To enable and configure resource monitoring within the Kaiwo Operator, the following environment variables must be set on the operator deployment:

  • RESOURCE_MONITORING_ENABLED=true – Enables the resource monitoring component.
  • RESOURCE_MONITORING_PROMETHEUS_ENDPOINT=<prometheus-endpoint> – Specifies the Prometheus endpoint to query metrics from.
  • RESOURCE_MONITORING_POLLING_INTERVAL=10m – Sets the interval between metric polling queries.

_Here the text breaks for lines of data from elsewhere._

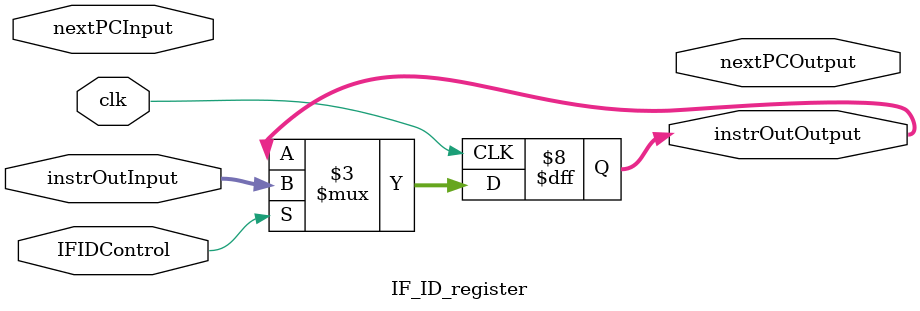
<source format=v>
module IF_ID_register(
    input clk,
    input IFIDControl,
    input [31:0] nextPCInput,
    input [31:0] instrOutInput,
    output reg [31:0] nextPCOutput,
    output reg [31:0] instrOutOutput
);

always@(posedge clk) begin
    if(IFIDControl==1'b1) begin
        $display("IF->ID stage execution is taking place");
        nextPCInput <= nextPCOutput;
        instrOutOutput <= instrOutInput;
    end
end

endmodule

</source>
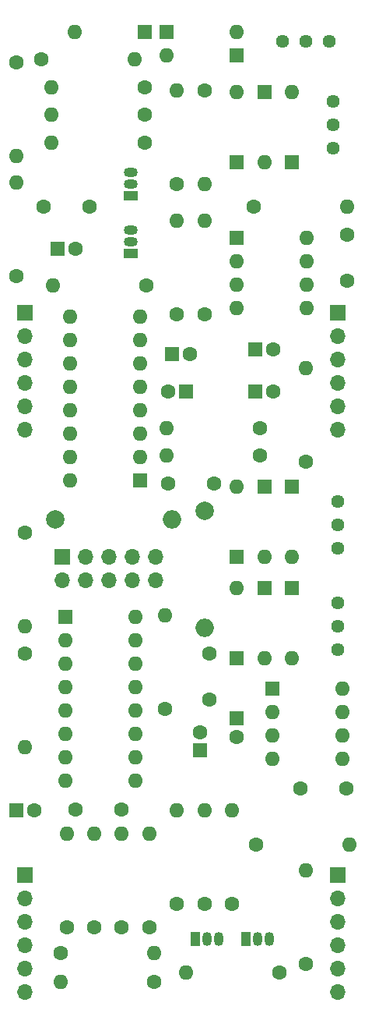
<source format=gbs>
G04 #@! TF.GenerationSoftware,KiCad,Pcbnew,(5.1.9)-1*
G04 #@! TF.CreationDate,2021-10-13T16:41:02+02:00*
G04 #@! TF.ProjectId,MS20-VCF,4d533230-2d56-4434-962e-6b696361645f,rev?*
G04 #@! TF.SameCoordinates,Original*
G04 #@! TF.FileFunction,Soldermask,Bot*
G04 #@! TF.FilePolarity,Negative*
%FSLAX46Y46*%
G04 Gerber Fmt 4.6, Leading zero omitted, Abs format (unit mm)*
G04 Created by KiCad (PCBNEW (5.1.9)-1) date 2021-10-13 16:41:02*
%MOMM*%
%LPD*%
G01*
G04 APERTURE LIST*
%ADD10C,1.600000*%
%ADD11R,1.600000X1.600000*%
%ADD12O,1.700000X1.700000*%
%ADD13R,1.700000X1.700000*%
%ADD14O,1.600000X1.600000*%
%ADD15C,1.440000*%
%ADD16R,1.050000X1.500000*%
%ADD17O,1.050000X1.500000*%
%ADD18R,1.500000X1.050000*%
%ADD19O,1.500000X1.050000*%
%ADD20O,2.000000X2.000000*%
%ADD21C,2.000000*%
G04 APERTURE END LIST*
D10*
X52000000Y-114500000D03*
D11*
X52000000Y-116500000D03*
D10*
X56000000Y-115000000D03*
D11*
X56000000Y-113000000D03*
D10*
X60000000Y-73000000D03*
D11*
X58000000Y-73000000D03*
D10*
X60000000Y-77500000D03*
D11*
X58000000Y-77500000D03*
D12*
X67000000Y-142700000D03*
X67000000Y-140160000D03*
X67000000Y-137620000D03*
X67000000Y-135080000D03*
X67000000Y-132540000D03*
D13*
X67000000Y-130000000D03*
D12*
X33000000Y-142700000D03*
X33000000Y-140160000D03*
X33000000Y-137620000D03*
X33000000Y-135080000D03*
X33000000Y-132540000D03*
D13*
X33000000Y-130000000D03*
D12*
X47160000Y-98040000D03*
X47160000Y-95500000D03*
X44620000Y-98040000D03*
X44620000Y-95500000D03*
X42080000Y-98040000D03*
X42080000Y-95500000D03*
X39540000Y-98040000D03*
X39540000Y-95500000D03*
X37000000Y-98040000D03*
D13*
X37000000Y-95500000D03*
D12*
X67000000Y-81700000D03*
X67000000Y-79160000D03*
X67000000Y-76620000D03*
X67000000Y-74080000D03*
X67000000Y-71540000D03*
D13*
X67000000Y-69000000D03*
D12*
X33000000Y-81700000D03*
X33000000Y-79160000D03*
X33000000Y-76620000D03*
X33000000Y-74080000D03*
X33000000Y-71540000D03*
D13*
X33000000Y-69000000D03*
D14*
X67500000Y-109800000D03*
X59880000Y-117420000D03*
X67500000Y-112340000D03*
X59880000Y-114880000D03*
X67500000Y-114880000D03*
X59880000Y-112340000D03*
X67500000Y-117420000D03*
D11*
X59880000Y-109800000D03*
D14*
X45000000Y-102000000D03*
X37380000Y-119780000D03*
X45000000Y-104540000D03*
X37380000Y-117240000D03*
X45000000Y-107080000D03*
X37380000Y-114700000D03*
X45000000Y-109620000D03*
X37380000Y-112160000D03*
X45000000Y-112160000D03*
X37380000Y-109620000D03*
X45000000Y-114700000D03*
X37380000Y-107080000D03*
X45000000Y-117240000D03*
X37380000Y-104540000D03*
X45000000Y-119780000D03*
D11*
X37380000Y-102000000D03*
D14*
X63620000Y-60880000D03*
X56000000Y-68500000D03*
X63620000Y-63420000D03*
X56000000Y-65960000D03*
X63620000Y-65960000D03*
X56000000Y-63420000D03*
X63620000Y-68500000D03*
D11*
X56000000Y-60880000D03*
D14*
X37880000Y-87200000D03*
X45500000Y-69420000D03*
X37880000Y-84660000D03*
X45500000Y-71960000D03*
X37880000Y-82120000D03*
X45500000Y-74500000D03*
X37880000Y-79580000D03*
X45500000Y-77040000D03*
X37880000Y-77040000D03*
X45500000Y-79580000D03*
X37880000Y-74500000D03*
X45500000Y-82120000D03*
X37880000Y-71960000D03*
X45500000Y-84660000D03*
X37880000Y-69420000D03*
D11*
X45500000Y-87200000D03*
D15*
X67000000Y-89500000D03*
X67000000Y-92040000D03*
X67000000Y-94580000D03*
X66500000Y-51080000D03*
X66500000Y-48540000D03*
X66500000Y-46000000D03*
X67000000Y-100500000D03*
X67000000Y-103040000D03*
X67000000Y-105580000D03*
X61000000Y-39500000D03*
X63540000Y-39500000D03*
X66080000Y-39500000D03*
D14*
X55500000Y-123000000D03*
D10*
X55500000Y-133160000D03*
D14*
X36850000Y-141600000D03*
D10*
X47010000Y-141600000D03*
D14*
X47000000Y-138500000D03*
D10*
X36840000Y-138500000D03*
D14*
X52500000Y-123000000D03*
D10*
X52500000Y-133160000D03*
D14*
X49500000Y-123000000D03*
D10*
X49500000Y-133160000D03*
D14*
X33000000Y-116160000D03*
D10*
X33000000Y-106000000D03*
D14*
X33000000Y-103000000D03*
D10*
X33000000Y-92840000D03*
D14*
X50500000Y-140600000D03*
D10*
X60660000Y-140600000D03*
D14*
X63500000Y-129500000D03*
D10*
X63500000Y-139660000D03*
D14*
X68250000Y-126700000D03*
D10*
X58090000Y-126700000D03*
D14*
X46500000Y-125500000D03*
D10*
X46500000Y-135660000D03*
D14*
X48200000Y-101840000D03*
D10*
X48200000Y-112000000D03*
D14*
X37500000Y-125500000D03*
D10*
X37500000Y-135660000D03*
D14*
X40500000Y-125500000D03*
D10*
X40500000Y-135660000D03*
D14*
X43500000Y-125500000D03*
D10*
X43500000Y-135660000D03*
D14*
X52500000Y-55000000D03*
D10*
X52500000Y-44840000D03*
D14*
X48340000Y-84500000D03*
D10*
X58500000Y-84500000D03*
D14*
X35840000Y-44500000D03*
D10*
X46000000Y-44500000D03*
D14*
X35840000Y-50500000D03*
D10*
X46000000Y-50500000D03*
D14*
X44900000Y-41500000D03*
D10*
X34740000Y-41500000D03*
D14*
X36000000Y-66000000D03*
D10*
X46160000Y-66000000D03*
D14*
X48340000Y-81500000D03*
D10*
X58500000Y-81500000D03*
D14*
X35840000Y-47500000D03*
D10*
X46000000Y-47500000D03*
D14*
X68000000Y-57500000D03*
D10*
X57840000Y-57500000D03*
D14*
X52500000Y-59000000D03*
D10*
X52500000Y-69160000D03*
D14*
X49500000Y-59000000D03*
D10*
X49500000Y-69160000D03*
D14*
X49500000Y-44840000D03*
D10*
X49500000Y-55000000D03*
D14*
X32000000Y-52000000D03*
D10*
X32000000Y-41840000D03*
D14*
X32000000Y-54840000D03*
D10*
X32000000Y-65000000D03*
D14*
X63500000Y-75000000D03*
D10*
X63500000Y-85160000D03*
D16*
X57000000Y-137000000D03*
D17*
X59540000Y-137000000D03*
X58270000Y-137000000D03*
D16*
X51500000Y-137000000D03*
D17*
X54040000Y-137000000D03*
X52770000Y-137000000D03*
D18*
X44500000Y-62540000D03*
D19*
X44500000Y-60000000D03*
X44500000Y-61270000D03*
D18*
X44500000Y-56270000D03*
D19*
X44500000Y-53730000D03*
X44500000Y-55000000D03*
D20*
X49000000Y-91400000D03*
D21*
X36300000Y-91400000D03*
D20*
X52500000Y-103200000D03*
D21*
X52500000Y-90500000D03*
D14*
X59000000Y-106500000D03*
D11*
X59000000Y-98880000D03*
D14*
X56000000Y-98880000D03*
D11*
X56000000Y-106500000D03*
D14*
X62000000Y-106500000D03*
D11*
X62000000Y-98880000D03*
D14*
X56000000Y-87880000D03*
D11*
X56000000Y-95500000D03*
D14*
X62000000Y-95500000D03*
D11*
X62000000Y-87880000D03*
D14*
X59000000Y-95500000D03*
D11*
X59000000Y-87880000D03*
D14*
X56000000Y-45000000D03*
D11*
X56000000Y-52620000D03*
D14*
X38380000Y-38500000D03*
D11*
X46000000Y-38500000D03*
D14*
X59000000Y-52620000D03*
D11*
X59000000Y-45000000D03*
D14*
X56000000Y-38500000D03*
D11*
X48380000Y-38500000D03*
D14*
X62000000Y-45000000D03*
D11*
X62000000Y-52620000D03*
D14*
X48380000Y-41000000D03*
D11*
X56000000Y-41000000D03*
D10*
X34000000Y-123000000D03*
D11*
X32000000Y-123000000D03*
D10*
X38500000Y-122950000D03*
X43500000Y-122950000D03*
X62900000Y-120600000D03*
X67900000Y-120600000D03*
X53000000Y-111000000D03*
X53000000Y-106000000D03*
X38500000Y-62000000D03*
D11*
X36500000Y-62000000D03*
D10*
X35000000Y-57500000D03*
X40000000Y-57500000D03*
X68000000Y-65500000D03*
X68000000Y-60500000D03*
X50950000Y-73500000D03*
D11*
X48950000Y-73500000D03*
D10*
X48500000Y-77500000D03*
D11*
X50500000Y-77500000D03*
D10*
X53500000Y-87500000D03*
X48500000Y-87500000D03*
M02*

</source>
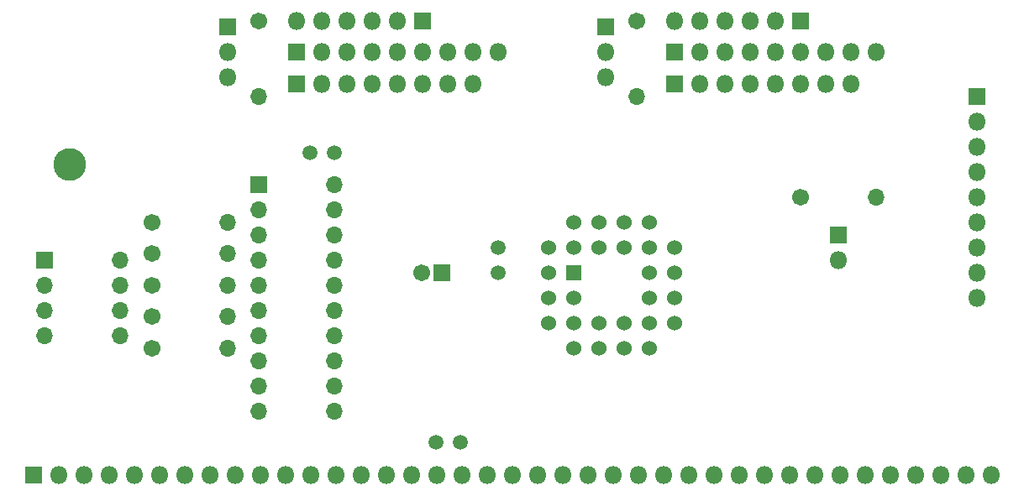
<source format=gts>
G04 #@! TF.FileFunction,Soldermask,Top*
%FSLAX46Y46*%
G04 Gerber Fmt 4.6, Leading zero omitted, Abs format (unit mm)*
G04 Created by KiCad (PCBNEW 4.0.5) date Mon Apr 20 22:21:36 2020*
%MOMM*%
%LPD*%
G01*
G04 APERTURE LIST*
%ADD10C,0.100000*%
%ADD11C,3.301600*%
%ADD12C,1.501600*%
%ADD13R,1.701600X1.701600*%
%ADD14C,1.701600*%
%ADD15R,1.801600X1.801600*%
%ADD16O,1.801600X1.801600*%
%ADD17O,1.701600X1.701600*%
%ADD18R,1.524000X1.524000*%
%ADD19C,1.524000*%
G04 APERTURE END LIST*
D10*
D11*
X93930000Y-105300000D03*
D12*
X137160000Y-116205000D03*
X137160000Y-113705000D03*
X120650000Y-104140000D03*
X118150000Y-104140000D03*
X133350000Y-133350000D03*
X130850000Y-133350000D03*
D13*
X131445000Y-116205000D03*
D14*
X129445000Y-116205000D03*
D15*
X171450000Y-112395000D03*
D16*
X171450000Y-114935000D03*
D15*
X109855000Y-91440000D03*
D16*
X109855000Y-93980000D03*
X109855000Y-96520000D03*
D15*
X147955000Y-91440000D03*
D16*
X147955000Y-93980000D03*
X147955000Y-96520000D03*
D15*
X116840000Y-97155000D03*
D16*
X119380000Y-97155000D03*
X121920000Y-97155000D03*
X124460000Y-97155000D03*
X127000000Y-97155000D03*
X129540000Y-97155000D03*
X132080000Y-97155000D03*
X134620000Y-97155000D03*
D15*
X129540000Y-90805000D03*
D16*
X127000000Y-90805000D03*
X124460000Y-90805000D03*
X121920000Y-90805000D03*
X119380000Y-90805000D03*
X116840000Y-90805000D03*
D15*
X154940000Y-93980000D03*
D16*
X157480000Y-93980000D03*
X160020000Y-93980000D03*
X162560000Y-93980000D03*
X165100000Y-93980000D03*
X167640000Y-93980000D03*
X170180000Y-93980000D03*
X172720000Y-93980000D03*
X175260000Y-93980000D03*
D15*
X154940000Y-97155000D03*
D16*
X157480000Y-97155000D03*
X160020000Y-97155000D03*
X162560000Y-97155000D03*
X165100000Y-97155000D03*
X167640000Y-97155000D03*
X170180000Y-97155000D03*
X172720000Y-97155000D03*
D15*
X167640000Y-90805000D03*
D16*
X165100000Y-90805000D03*
X162560000Y-90805000D03*
X160020000Y-90805000D03*
X157480000Y-90805000D03*
X154940000Y-90805000D03*
D15*
X90297000Y-136652000D03*
D16*
X92837000Y-136652000D03*
X95377000Y-136652000D03*
X97917000Y-136652000D03*
X100457000Y-136652000D03*
X102997000Y-136652000D03*
X105537000Y-136652000D03*
X108077000Y-136652000D03*
X110617000Y-136652000D03*
X113157000Y-136652000D03*
X115697000Y-136652000D03*
X118237000Y-136652000D03*
X120777000Y-136652000D03*
X123317000Y-136652000D03*
X125857000Y-136652000D03*
X128397000Y-136652000D03*
X130937000Y-136652000D03*
X133477000Y-136652000D03*
X136017000Y-136652000D03*
X138557000Y-136652000D03*
X141097000Y-136652000D03*
X143637000Y-136652000D03*
X146177000Y-136652000D03*
X148717000Y-136652000D03*
X151257000Y-136652000D03*
X153797000Y-136652000D03*
X156337000Y-136652000D03*
X158877000Y-136652000D03*
X161417000Y-136652000D03*
X163957000Y-136652000D03*
X166497000Y-136652000D03*
X169037000Y-136652000D03*
X171577000Y-136652000D03*
X174117000Y-136652000D03*
X176657000Y-136652000D03*
X179197000Y-136652000D03*
X181737000Y-136652000D03*
X184277000Y-136652000D03*
X186817000Y-136652000D03*
D14*
X102235000Y-111125000D03*
D17*
X109855000Y-111125000D03*
D14*
X102235000Y-114300000D03*
D17*
X109855000Y-114300000D03*
D14*
X102235000Y-117475000D03*
D17*
X109855000Y-117475000D03*
D14*
X102235000Y-120650000D03*
D17*
X109855000Y-120650000D03*
D14*
X102235000Y-123825000D03*
D17*
X109855000Y-123825000D03*
D14*
X167640000Y-108585000D03*
D17*
X175260000Y-108585000D03*
D14*
X113030000Y-90805000D03*
D17*
X113030000Y-98425000D03*
D14*
X151130000Y-90805000D03*
D17*
X151130000Y-98425000D03*
D18*
X144780000Y-116205000D03*
D19*
X144780000Y-118745000D03*
X144780000Y-113665000D03*
X142240000Y-118745000D03*
X142240000Y-121285000D03*
X142240000Y-116205000D03*
X144780000Y-121285000D03*
X147320000Y-121285000D03*
X149860000Y-121285000D03*
X144780000Y-123825000D03*
X147320000Y-123825000D03*
X149860000Y-123825000D03*
X152400000Y-123825000D03*
X152400000Y-121285000D03*
X152400000Y-118745000D03*
X152400000Y-116205000D03*
X152400000Y-111125000D03*
X154940000Y-121285000D03*
X154940000Y-118745000D03*
X154940000Y-116205000D03*
X154940000Y-113665000D03*
X152400000Y-113665000D03*
X149860000Y-113665000D03*
X147320000Y-113665000D03*
X142240000Y-113665000D03*
X149860000Y-111125000D03*
X147320000Y-111125000D03*
X144780000Y-111125000D03*
D13*
X113030000Y-107315000D03*
D17*
X120650000Y-130175000D03*
X113030000Y-109855000D03*
X120650000Y-127635000D03*
X113030000Y-112395000D03*
X120650000Y-125095000D03*
X113030000Y-114935000D03*
X120650000Y-122555000D03*
X113030000Y-117475000D03*
X120650000Y-120015000D03*
X113030000Y-120015000D03*
X120650000Y-117475000D03*
X113030000Y-122555000D03*
X120650000Y-114935000D03*
X113030000Y-125095000D03*
X120650000Y-112395000D03*
X113030000Y-127635000D03*
X120650000Y-109855000D03*
X113030000Y-130175000D03*
X120650000Y-107315000D03*
D15*
X116840000Y-93980000D03*
D16*
X119380000Y-93980000D03*
X121920000Y-93980000D03*
X124460000Y-93980000D03*
X127000000Y-93980000D03*
X129540000Y-93980000D03*
X132080000Y-93980000D03*
X134620000Y-93980000D03*
X137160000Y-93980000D03*
D13*
X91440000Y-114935000D03*
D17*
X99060000Y-122555000D03*
X91440000Y-117475000D03*
X99060000Y-120015000D03*
X91440000Y-120015000D03*
X99060000Y-117475000D03*
X91440000Y-122555000D03*
X99060000Y-114935000D03*
D15*
X185420000Y-98425000D03*
D16*
X185420000Y-100965000D03*
X185420000Y-103505000D03*
X185420000Y-106045000D03*
X185420000Y-108585000D03*
X185420000Y-111125000D03*
X185420000Y-113665000D03*
X185420000Y-116205000D03*
X185420000Y-118745000D03*
M02*

</source>
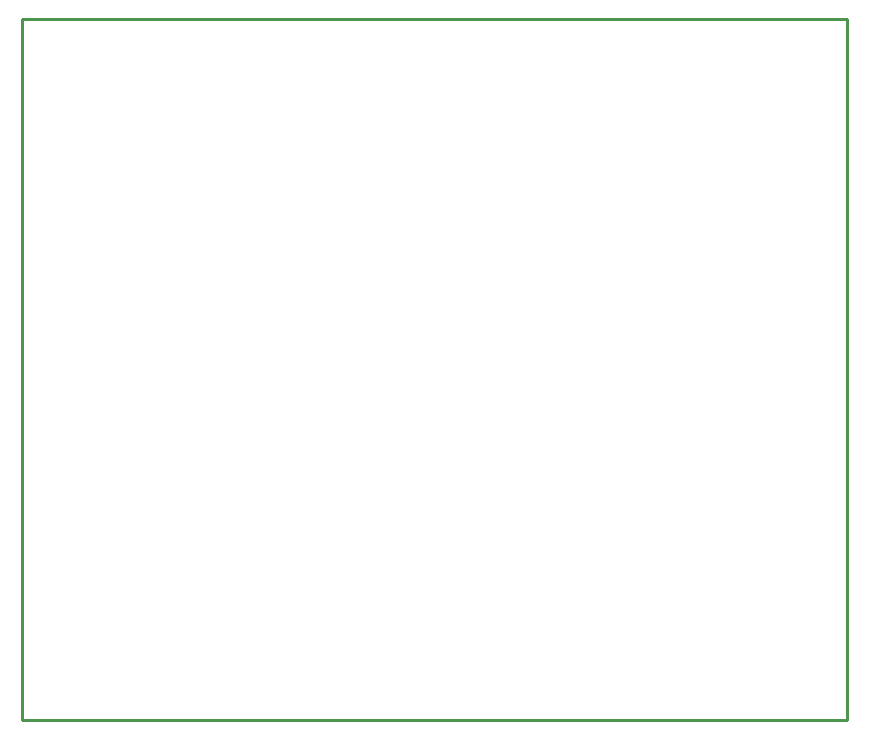
<source format=gbr>
G04 EAGLE Gerber RS-274X export*
G75*
%MOMM*%
%FSLAX34Y34*%
%LPD*%
%IN*%
%IPPOS*%
%AMOC8*
5,1,8,0,0,1.08239X$1,22.5*%
G01*
%ADD10C,0.254000*%


D10*
X0Y0D02*
X698300Y0D01*
X698300Y593600D01*
X0Y593600D01*
X0Y0D01*
M02*

</source>
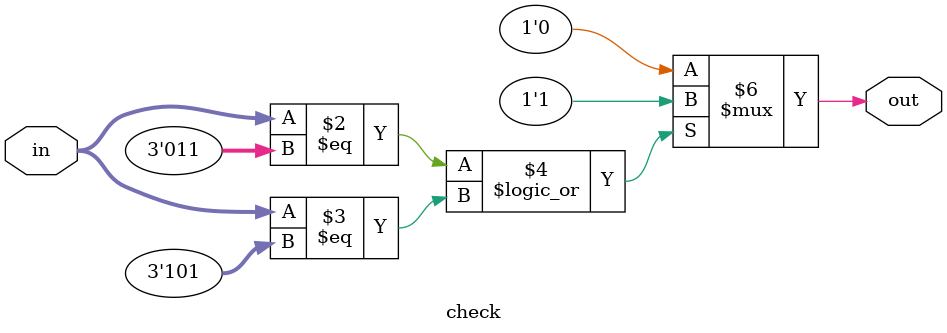
<source format=v>
module check(input[2:0] in,output reg out);
    always @* begin
        if(in == 3'b011 || in == 3'b101) out <= 1'b1;
        else out <= 1'b0;
    end
endmodule
</source>
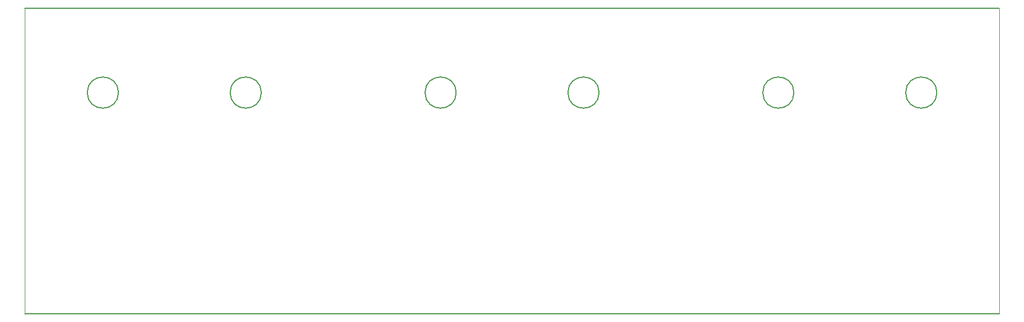
<source format=gm1>
G04 #@! TF.GenerationSoftware,KiCad,Pcbnew,7.0.5*
G04 #@! TF.CreationDate,2023-09-06T13:33:28-04:00*
G04 #@! TF.ProjectId,untitled,756e7469-746c-4656-942e-6b696361645f,rev?*
G04 #@! TF.SameCoordinates,Original*
G04 #@! TF.FileFunction,Profile,NP*
%FSLAX46Y46*%
G04 Gerber Fmt 4.6, Leading zero omitted, Abs format (unit mm)*
G04 Created by KiCad (PCBNEW 7.0.5) date 2023-09-06 13:33:28*
%MOMM*%
%LPD*%
G01*
G04 APERTURE LIST*
G04 #@! TA.AperFunction,Profile*
%ADD10C,0.050000*%
G04 #@! TD*
G04 #@! TA.AperFunction,Profile*
%ADD11C,0.152400*%
G04 #@! TD*
G04 #@! TA.AperFunction,Profile*
%ADD12C,0.127000*%
G04 #@! TD*
G04 APERTURE END LIST*
D10*
X73501100Y-70003600D02*
X73501100Y-117094000D01*
D11*
X73501100Y-117094000D02*
X223501100Y-117094000D01*
D10*
X223501100Y-70003600D02*
X223501100Y-117094000D01*
D11*
X223501100Y-70003600D02*
X73501100Y-70003600D01*
D12*
X87901100Y-83003600D02*
G75*
G03*
X87901100Y-83003600I-2400000J0D01*
G01*
X109901100Y-83003600D02*
G75*
G03*
X109901100Y-83003600I-2400000J0D01*
G01*
X191901100Y-83003600D02*
G75*
G03*
X191901100Y-83003600I-2400000J0D01*
G01*
X213901100Y-83003600D02*
G75*
G03*
X213901100Y-83003600I-2400000J0D01*
G01*
X161901100Y-83003600D02*
G75*
G03*
X161901100Y-83003600I-2400000J0D01*
G01*
X139901100Y-83003600D02*
G75*
G03*
X139901100Y-83003600I-2400000J0D01*
G01*
M02*

</source>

Other configuration options

  • WEBHOOK_CERT_DIRECTORY: Path to manually provided webhook certificates (overrides automatic management if set). See Installation.

Forthcoming feature

ENFORCE_KAIWO_ON_GPU_WORKLOADS (Default: false): If true, the mutating admission webhook for batchv1.Job will automatically add the kaiwo.silogen.ai/managed: "true" label to any job requesting GPU resources, forcing it to be managed by Kaiwo/Kueue.

All environmental variables are typically set in the operator's Deployment manifest.

Command-Line Flags:

Refer to the output of kaiwo-operator --help (or check cmd/operator/main.go) for flags controlling metrics, health probes, leader election, and certificate paths.